Millennium Post

Dietary supplements may do more harm than good

Dietary supplements may do more harm than good

Researchers have found that intake of some vitamins, minerals and other dietary supplements may not benefit heart and, in some cases, may even prove to be injurious. According to the study supplements combining calcium and vitamin D may be linked to a increased stroke risk. However, there was no evidence that calcium or vitamin D taken alone had any health risks or benefits.

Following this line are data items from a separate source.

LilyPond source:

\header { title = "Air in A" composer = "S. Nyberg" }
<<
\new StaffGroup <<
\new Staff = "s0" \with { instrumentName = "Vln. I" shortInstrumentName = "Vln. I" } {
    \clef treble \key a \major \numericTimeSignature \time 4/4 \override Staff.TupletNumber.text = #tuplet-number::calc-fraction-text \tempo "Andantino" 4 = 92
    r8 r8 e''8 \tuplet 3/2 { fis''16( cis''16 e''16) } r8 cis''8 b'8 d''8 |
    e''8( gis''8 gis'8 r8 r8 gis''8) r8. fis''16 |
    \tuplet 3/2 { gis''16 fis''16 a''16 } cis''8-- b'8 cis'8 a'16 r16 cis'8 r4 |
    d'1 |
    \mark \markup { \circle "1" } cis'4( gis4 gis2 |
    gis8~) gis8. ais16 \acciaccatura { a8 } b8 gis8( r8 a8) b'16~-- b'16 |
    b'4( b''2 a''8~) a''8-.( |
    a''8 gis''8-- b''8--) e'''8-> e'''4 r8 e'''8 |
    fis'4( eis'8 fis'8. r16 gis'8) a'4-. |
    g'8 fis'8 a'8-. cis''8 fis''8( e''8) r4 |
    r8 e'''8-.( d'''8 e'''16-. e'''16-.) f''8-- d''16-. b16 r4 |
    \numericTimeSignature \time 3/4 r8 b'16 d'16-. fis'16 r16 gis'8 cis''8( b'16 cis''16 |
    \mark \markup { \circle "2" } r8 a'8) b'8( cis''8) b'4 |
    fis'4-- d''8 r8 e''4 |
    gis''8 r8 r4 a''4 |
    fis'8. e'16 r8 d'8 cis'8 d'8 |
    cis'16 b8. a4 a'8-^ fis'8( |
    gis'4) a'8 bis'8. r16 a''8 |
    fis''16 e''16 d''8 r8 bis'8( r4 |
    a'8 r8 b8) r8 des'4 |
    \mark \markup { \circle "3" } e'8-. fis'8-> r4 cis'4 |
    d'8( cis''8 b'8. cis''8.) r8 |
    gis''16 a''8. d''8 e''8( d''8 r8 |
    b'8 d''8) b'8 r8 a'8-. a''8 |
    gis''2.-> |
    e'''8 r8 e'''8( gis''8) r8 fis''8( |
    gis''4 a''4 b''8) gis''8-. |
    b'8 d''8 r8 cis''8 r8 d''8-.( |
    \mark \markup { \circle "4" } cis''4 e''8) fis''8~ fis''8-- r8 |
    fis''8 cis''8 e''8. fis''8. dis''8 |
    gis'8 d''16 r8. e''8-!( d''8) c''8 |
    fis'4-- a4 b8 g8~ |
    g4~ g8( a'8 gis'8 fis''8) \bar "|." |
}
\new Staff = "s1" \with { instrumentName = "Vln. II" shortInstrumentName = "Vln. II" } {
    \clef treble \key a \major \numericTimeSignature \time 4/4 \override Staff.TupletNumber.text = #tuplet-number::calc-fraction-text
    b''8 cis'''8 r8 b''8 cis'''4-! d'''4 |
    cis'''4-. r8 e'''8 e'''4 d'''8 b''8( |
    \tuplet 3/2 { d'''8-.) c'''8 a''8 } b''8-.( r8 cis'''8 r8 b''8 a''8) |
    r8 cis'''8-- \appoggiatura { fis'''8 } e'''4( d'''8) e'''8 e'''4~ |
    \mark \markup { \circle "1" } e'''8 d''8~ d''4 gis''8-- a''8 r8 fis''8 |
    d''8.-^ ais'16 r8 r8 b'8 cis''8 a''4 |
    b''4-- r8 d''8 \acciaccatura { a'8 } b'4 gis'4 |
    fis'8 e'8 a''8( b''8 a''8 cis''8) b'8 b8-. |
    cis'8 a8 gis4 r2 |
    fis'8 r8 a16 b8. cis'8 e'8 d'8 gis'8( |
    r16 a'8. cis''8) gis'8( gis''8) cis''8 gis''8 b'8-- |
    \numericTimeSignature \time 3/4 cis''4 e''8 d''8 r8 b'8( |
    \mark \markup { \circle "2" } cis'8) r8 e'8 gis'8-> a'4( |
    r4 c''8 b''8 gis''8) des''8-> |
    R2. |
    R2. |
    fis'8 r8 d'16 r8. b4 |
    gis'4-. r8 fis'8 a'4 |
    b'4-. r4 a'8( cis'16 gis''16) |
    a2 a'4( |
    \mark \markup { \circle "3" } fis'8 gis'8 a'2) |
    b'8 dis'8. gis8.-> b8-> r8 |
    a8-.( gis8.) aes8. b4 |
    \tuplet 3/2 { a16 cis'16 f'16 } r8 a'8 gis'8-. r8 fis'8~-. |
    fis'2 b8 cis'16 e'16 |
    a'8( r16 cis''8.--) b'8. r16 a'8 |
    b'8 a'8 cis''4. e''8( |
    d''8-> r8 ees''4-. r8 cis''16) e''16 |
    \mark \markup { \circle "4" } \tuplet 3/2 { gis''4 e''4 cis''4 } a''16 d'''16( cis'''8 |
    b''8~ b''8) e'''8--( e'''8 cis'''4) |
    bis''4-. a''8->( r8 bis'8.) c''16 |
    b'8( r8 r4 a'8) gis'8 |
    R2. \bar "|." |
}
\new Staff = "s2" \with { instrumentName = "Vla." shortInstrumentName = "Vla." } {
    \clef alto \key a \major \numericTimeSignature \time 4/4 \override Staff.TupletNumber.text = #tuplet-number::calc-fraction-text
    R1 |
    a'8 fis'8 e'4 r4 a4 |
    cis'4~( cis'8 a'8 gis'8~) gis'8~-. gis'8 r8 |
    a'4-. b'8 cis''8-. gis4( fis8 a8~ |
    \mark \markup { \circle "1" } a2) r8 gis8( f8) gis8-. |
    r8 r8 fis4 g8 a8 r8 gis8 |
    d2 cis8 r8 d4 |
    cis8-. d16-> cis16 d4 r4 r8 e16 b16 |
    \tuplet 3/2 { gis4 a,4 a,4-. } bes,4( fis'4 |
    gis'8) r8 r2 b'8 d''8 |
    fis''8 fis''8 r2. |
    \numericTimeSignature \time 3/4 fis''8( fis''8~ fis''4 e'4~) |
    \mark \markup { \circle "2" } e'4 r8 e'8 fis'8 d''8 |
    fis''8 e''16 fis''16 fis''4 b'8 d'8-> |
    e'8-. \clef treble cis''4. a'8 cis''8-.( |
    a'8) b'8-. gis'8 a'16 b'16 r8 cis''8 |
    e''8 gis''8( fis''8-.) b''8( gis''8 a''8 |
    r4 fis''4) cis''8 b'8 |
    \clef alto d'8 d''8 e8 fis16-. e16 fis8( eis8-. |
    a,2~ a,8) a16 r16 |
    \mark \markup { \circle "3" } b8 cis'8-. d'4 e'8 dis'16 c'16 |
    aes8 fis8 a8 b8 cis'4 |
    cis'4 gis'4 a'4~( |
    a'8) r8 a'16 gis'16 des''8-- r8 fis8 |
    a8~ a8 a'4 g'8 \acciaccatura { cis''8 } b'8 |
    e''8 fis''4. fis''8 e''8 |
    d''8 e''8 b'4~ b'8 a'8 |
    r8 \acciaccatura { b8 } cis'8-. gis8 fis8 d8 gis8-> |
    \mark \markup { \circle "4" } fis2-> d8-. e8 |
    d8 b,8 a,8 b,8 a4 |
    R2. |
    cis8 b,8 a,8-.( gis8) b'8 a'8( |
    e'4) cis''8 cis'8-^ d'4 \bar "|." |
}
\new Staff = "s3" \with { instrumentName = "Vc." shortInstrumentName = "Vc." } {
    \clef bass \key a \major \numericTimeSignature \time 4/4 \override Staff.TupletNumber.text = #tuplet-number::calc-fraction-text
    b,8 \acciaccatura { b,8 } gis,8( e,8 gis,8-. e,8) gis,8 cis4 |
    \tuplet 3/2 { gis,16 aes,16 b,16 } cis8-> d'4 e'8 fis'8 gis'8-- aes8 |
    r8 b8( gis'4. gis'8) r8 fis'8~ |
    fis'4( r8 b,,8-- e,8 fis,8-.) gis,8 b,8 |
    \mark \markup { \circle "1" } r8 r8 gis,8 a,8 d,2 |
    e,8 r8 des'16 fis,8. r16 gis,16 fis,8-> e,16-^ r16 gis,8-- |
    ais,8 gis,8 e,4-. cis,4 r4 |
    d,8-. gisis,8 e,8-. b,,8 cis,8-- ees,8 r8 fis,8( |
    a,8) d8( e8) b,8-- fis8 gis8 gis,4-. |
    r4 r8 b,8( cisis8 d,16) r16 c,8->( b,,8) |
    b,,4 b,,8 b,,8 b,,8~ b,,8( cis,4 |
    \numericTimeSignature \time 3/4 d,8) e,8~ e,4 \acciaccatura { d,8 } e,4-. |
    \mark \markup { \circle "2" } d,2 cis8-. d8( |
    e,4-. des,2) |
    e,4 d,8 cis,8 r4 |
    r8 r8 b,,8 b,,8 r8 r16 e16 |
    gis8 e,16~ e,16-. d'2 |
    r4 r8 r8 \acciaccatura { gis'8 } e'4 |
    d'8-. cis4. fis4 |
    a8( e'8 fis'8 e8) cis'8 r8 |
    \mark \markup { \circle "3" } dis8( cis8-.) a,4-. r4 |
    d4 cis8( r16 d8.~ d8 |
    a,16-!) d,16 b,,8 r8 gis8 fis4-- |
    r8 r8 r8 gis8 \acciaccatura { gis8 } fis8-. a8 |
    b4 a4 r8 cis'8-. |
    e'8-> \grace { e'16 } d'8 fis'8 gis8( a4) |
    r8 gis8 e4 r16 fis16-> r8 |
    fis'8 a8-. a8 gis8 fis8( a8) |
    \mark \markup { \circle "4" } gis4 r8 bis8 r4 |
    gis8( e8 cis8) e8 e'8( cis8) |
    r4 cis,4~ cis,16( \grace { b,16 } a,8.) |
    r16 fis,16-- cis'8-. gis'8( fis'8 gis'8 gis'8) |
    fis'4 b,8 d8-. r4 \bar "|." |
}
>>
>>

"Our analysis carries a simple message that although there may be some evidence that a few interventions have an impact on death and cardiovascular health, the vast majority of multivitamins, minerals and different types of diets had no measurable effect on survival or cardiovascular disease risk reduction," said Safi U Khan, Assistant Professor at West Virginia University.

For the study, the researchers used data from 277 randomised clinical trials that evaluated 16 vitamins or other supplements and eight diets for their association with mortality or heart conditions including coronary heart disease, stroke and heart attack.

The analysis showed possible health benefits only from a low-salt diet, omega-3 fatty acid supplements and possibly folic acid supplements for some people.

"The panacea or magic bullet that people keep searching for in dietary supplements isn't there," said senior author of the study Erin Michos from Johns Hopkins University School of Medicine in the US.

"People should focus on getting their nutrients from a heart-healthy diet, because the data increasingly show that the majority of healthy adults don't need to take supplements," Michos said.

According to Abhishek Singh, Consultant Cardiologist at Columbia Asia Hospital in Ghaziabad, dietary supplements do not have a measurably positive impact on cardiac health.

"It's more important to follow a healthy dietary regimen and avoid foods that are bad for the heart. Trans fatty acids are harmful and have to be curtailed. Refined sugars and simple carbohydrates are to be kept at a minimum," said Singh.

The doctor suggested that people should include more green vegetables in their diet. They are rich in vitamin K and dietary nitrates, which help protect the arteries and reduce blood pressure.

"Studies like this raise concerns about harm from calcium and Vitamin D supplement use. As far as Vitamin D supplements are concerned, there has been no evidence on whether it has any impact on cardiovascular disease risk reduction," said expert.